● THE PROBLEM:
Scan the data below for the string "Apply". Copy every line where it appears.

BEGIN RECORDS TO PROCESS

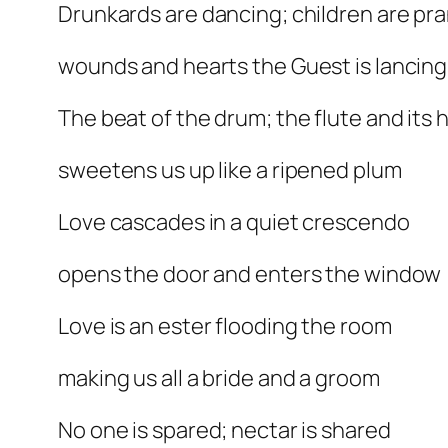
Drunkards are dancing; children are pr
wounds and hearts the Guest is lancing
The beat of the drum; the flute and its
sweetens us up like a ripened plum
Love cascades in a quiet crescendo
opens the door and enters the window
Love is an ester flooding the room
making us all a bride and a groom
No one is spared; nectar is shared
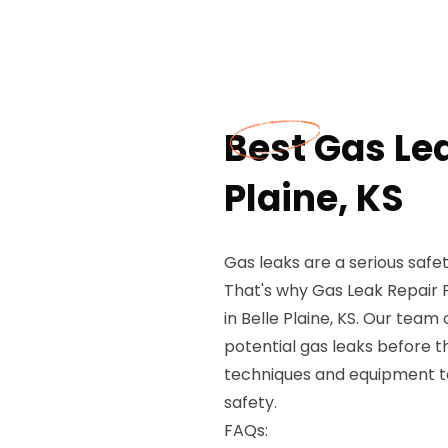
Best Gas Lea
Plaine, KS
Gas leaks are a serious safe
That's why Gas Leak Repair 
in Belle Plaine, KS. Our team 
potential gas leaks before
techniques and equipment to
safety.
FAQs:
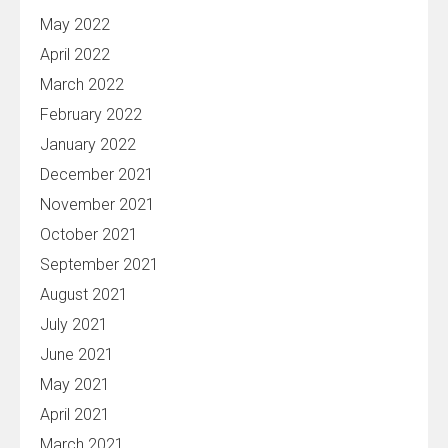
May 2022
April 2022
March 2022
February 2022
January 2022
December 2021
November 2021
October 2021
September 2021
August 2021
July 2021
June 2021
May 2021
April 2021
March 2021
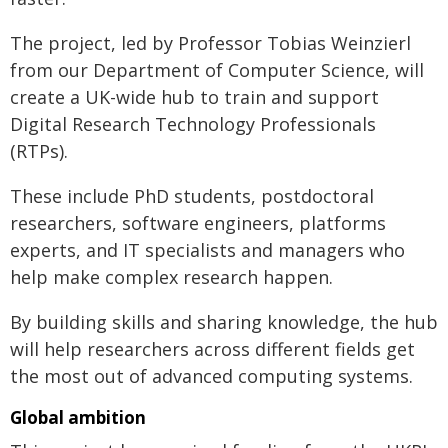
The project, led by Professor Tobias Weinzierl
from our Department of Computer Science, will
create a UK-wide hub to train and support
Digital Research Technology Professionals
(RTPs).
These include PhD students, postdoctoral
researchers, software engineers, platforms
experts, and IT specialists and managers who
help make complex research happen.
By building skills and sharing knowledge, the hub
will help researchers across different fields get
the most out of advanced computing systems.
Global ambition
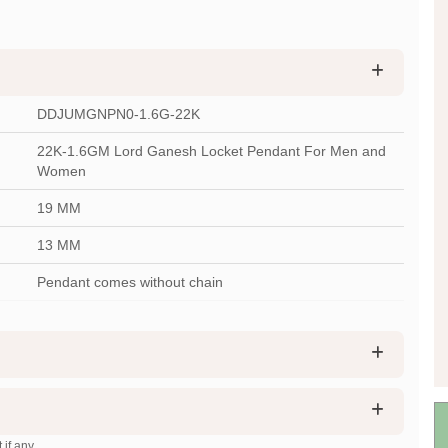
DDJUMGNPN0-1.6G-22K
22K-1.6GM Lord Ganesh Locket Pendant For Men and
Women
19 MM
13 MM
Pendant comes without chain
 if any.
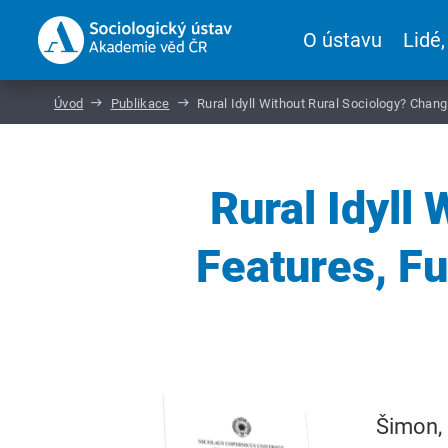
O ústavu
Lidé,
Úvod
Publikace
Rural Idyll Without Rural Sociology? Chan
Rural Idyll
Features, F
Šimon, 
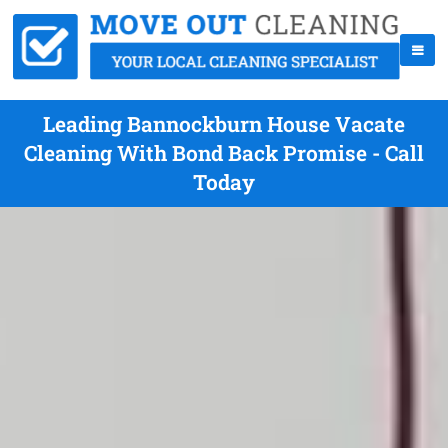
Leading Bannockburn House Vacate
Cleaning With Bond Back Promise - Call
Today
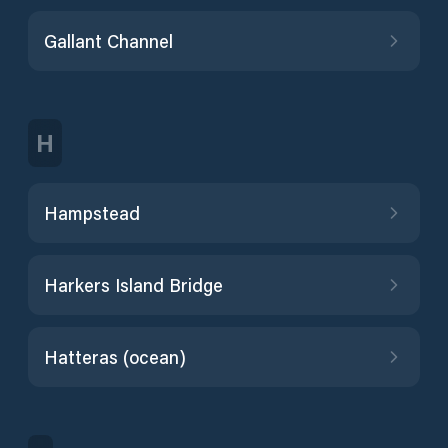
Gallant Channel
H
Hampstead
Harkers Island Bridge
Hatteras (ocean)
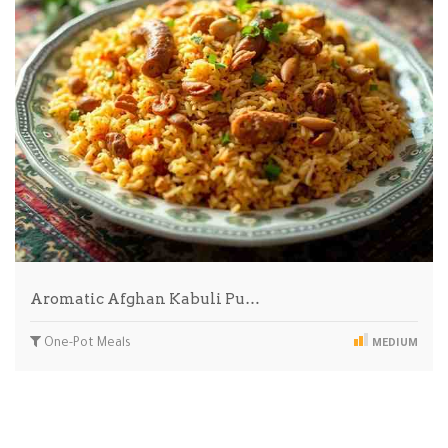
Aromatic Afghan Kabuli Pu…
One-Pot Meals
MEDIUM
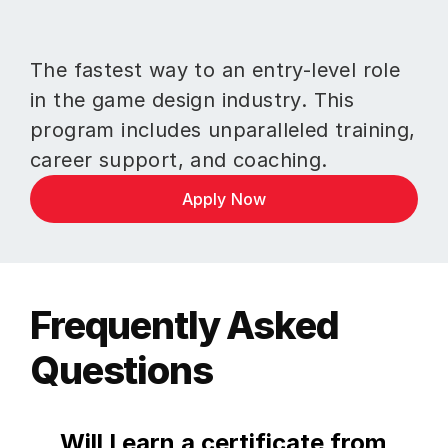
The fastest way to an entry-level role 
in the game design industry. This 
program includes unparalleled training, 
career support, and coaching.
Apply Now
Frequently Asked 
Questions
Will I earn a certificate from 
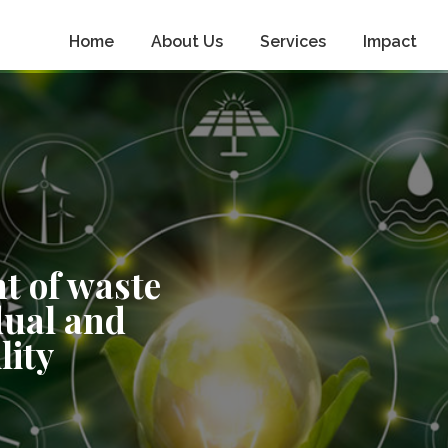
Home
About Us
Services
Impact
t of waste
dual and
lity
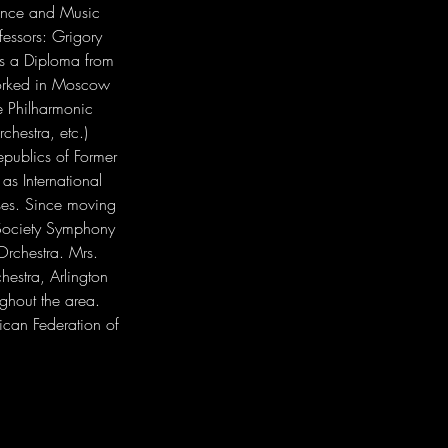
mance and Music 
essors: Grigory 
as a Diploma from 
worked in Moscow 
e Philharmonic 
hestra, etc.) 
publics of Former 
as International 
sses. Since moving 
 Society Symphony 
rchestra. Mrs. 
estra, Arlington 
hout the area. 
ican Federation of 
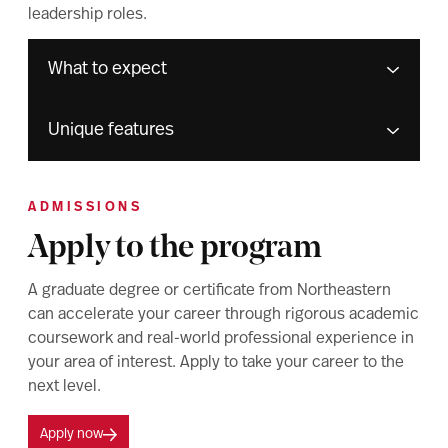
leadership roles.
What to expect
Unique features
ADMISSIONS
Apply to the program
A graduate degree or certificate from Northeastern
can accelerate your career through rigorous academic
coursework and real-world professional experience in
your area of interest. Apply to take your career to the
next level.
Apply now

END RECORDS TO PROCESS

● THE ANSWER:
Apply Now
Apply to the program
your area of interest. Apply to take your career to the
Apply now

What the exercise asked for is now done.